小麦の主成分であるグルテンや精製された炭水化物が、腸内環境や健康に与える影響について、近年多くの研究が行われています。
2.2 小麦と大腸がんの関係に関する研究
現在のところ、小麦食品の摂取と大腸がんの発生率を直接結びつける決定的な研究結果はありません。しかし、いくつかの仮説が提唱されています。
- グルテン過敏症と腸内炎症
- グルテンが腸内の炎症を引き起こし、それが長期的に大腸がんのリスクを高める可能性がある。
- セリアック病(グルテン不耐症)の患者は、腸の慢性的な炎症ががんリスクを上昇させるとされる。
- 精製小麦と血糖値の関係
- 小麦製品(特に白パンやパスタ)は血糖値を急激に上昇させ、インスリン分泌の過剰を引き起こす。
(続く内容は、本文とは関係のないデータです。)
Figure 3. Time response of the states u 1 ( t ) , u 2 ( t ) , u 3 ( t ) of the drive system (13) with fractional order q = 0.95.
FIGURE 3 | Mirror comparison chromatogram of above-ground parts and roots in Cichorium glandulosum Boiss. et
- インスリンの過剰分泌は、がん細胞の成長を促進する可能性がある。
- 腸内細菌への影響
- 小麦由来の食品は、腸内細菌のバランスを崩し、悪玉菌の増殖を促す可能性がある。
- 腸内細菌の乱れは、大腸がんのリスクを上昇させると考えられている。
3.糖質と癌細胞の成長
がん細胞の成長には糖質が関係すると考えられています。がん細胞は通常の細胞よりも多くのブドウ糖(グルコース)を必要とし、エネルギーを作り出すために「解糖系」という経路を活発に使います。このため、「糖質を控えることでがん細胞の成長を抑えられるのではないか」という考え方があります。
白ご飯(精白米)も糖質の一種で、消化されるとブドウ糖に変わります。血糖値を急激に上げやすいため、がんの増殖リスクを高める可能性が指摘されています。ただし、がん治療における糖質制限の有効性については、まだ科学的に確立された結論が出ていない部分もあります。
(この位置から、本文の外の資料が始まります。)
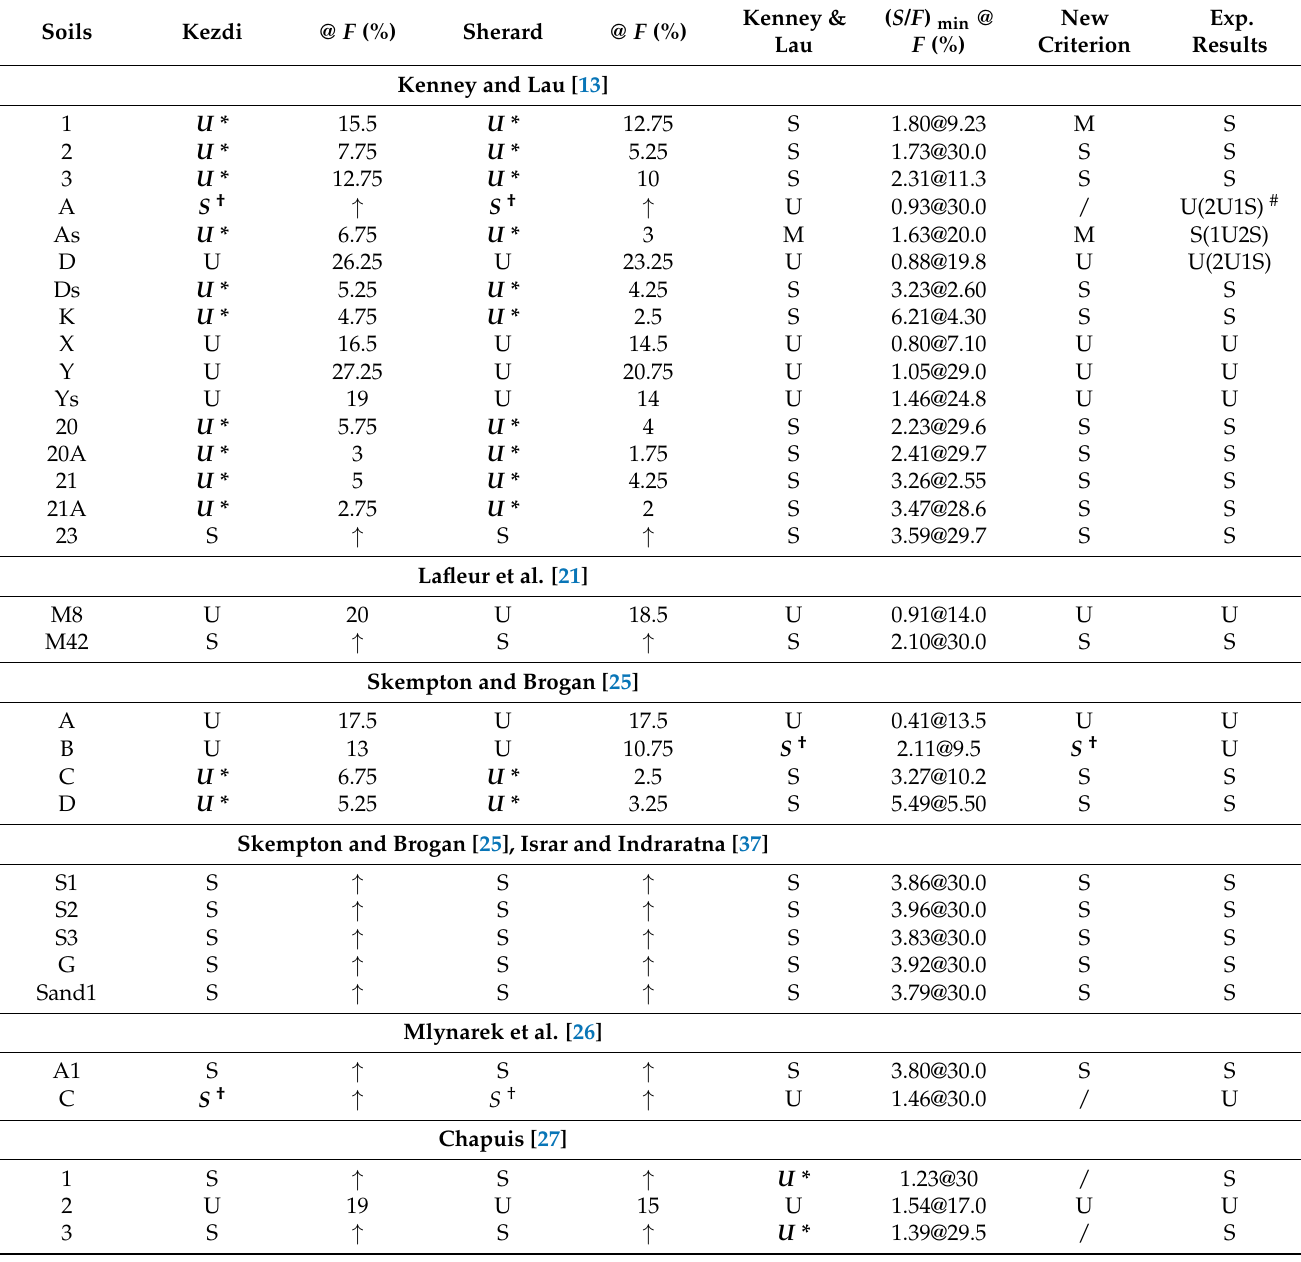
Table 1. Internal stability evaluation of sand–gravel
また、糖質を極端に制限すると、健康な細胞にも影響を与え、エネルギー不足や栄養バランスの乱れを引き起こす可能性があります。糖質を抑える場合は、血糖値を緩やかに上げる玄米や全粒穀物に切り替えたり、食物繊維やたんぱく質を一緒に摂ることで血糖値の上昇を抑える方法が考えられます。
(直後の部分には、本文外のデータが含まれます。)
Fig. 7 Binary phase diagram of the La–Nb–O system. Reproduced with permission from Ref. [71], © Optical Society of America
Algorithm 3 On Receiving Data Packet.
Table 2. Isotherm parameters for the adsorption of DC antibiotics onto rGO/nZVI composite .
がんと糖質の関係については、個々の体調や状況に合わせて、医師や専門家と相談しながら調整するのが良いでしょう。
4.玄米が苦手な人は、五分づき米や七分づき米
五分づき米(玄米のぬか層を半分ほど削ったもの)なら、白米よりも血糖値の上昇が穏やかで、栄養価も高いため、良い選択肢の一つです。
五分づき米には、以下のようなメリットがあります:
- 血糖値の急上昇を抑える:食物繊維が残っているため、白米よりも消化吸収が緩やか。
- ビタミン・ミネラルが豊富:特にビタミンB群やマグネシウムが残っており、代謝をサポート。
- 玄米より食べやすい:消化しやすく、玄米の硬さが苦手な人にも向いている。
糖質制限を意識するなら、白米より五分づき米や七分づき米、玄米の方が適しています。ただし、完全に糖質を排除するのではなく、適度に摂取しつつ、たんぱく質や良質な脂質とバランスよく食べることが大切です。
また、食べる順番として野菜やたんぱく質を先に食べると、血糖値の急上昇を抑えやすくなります。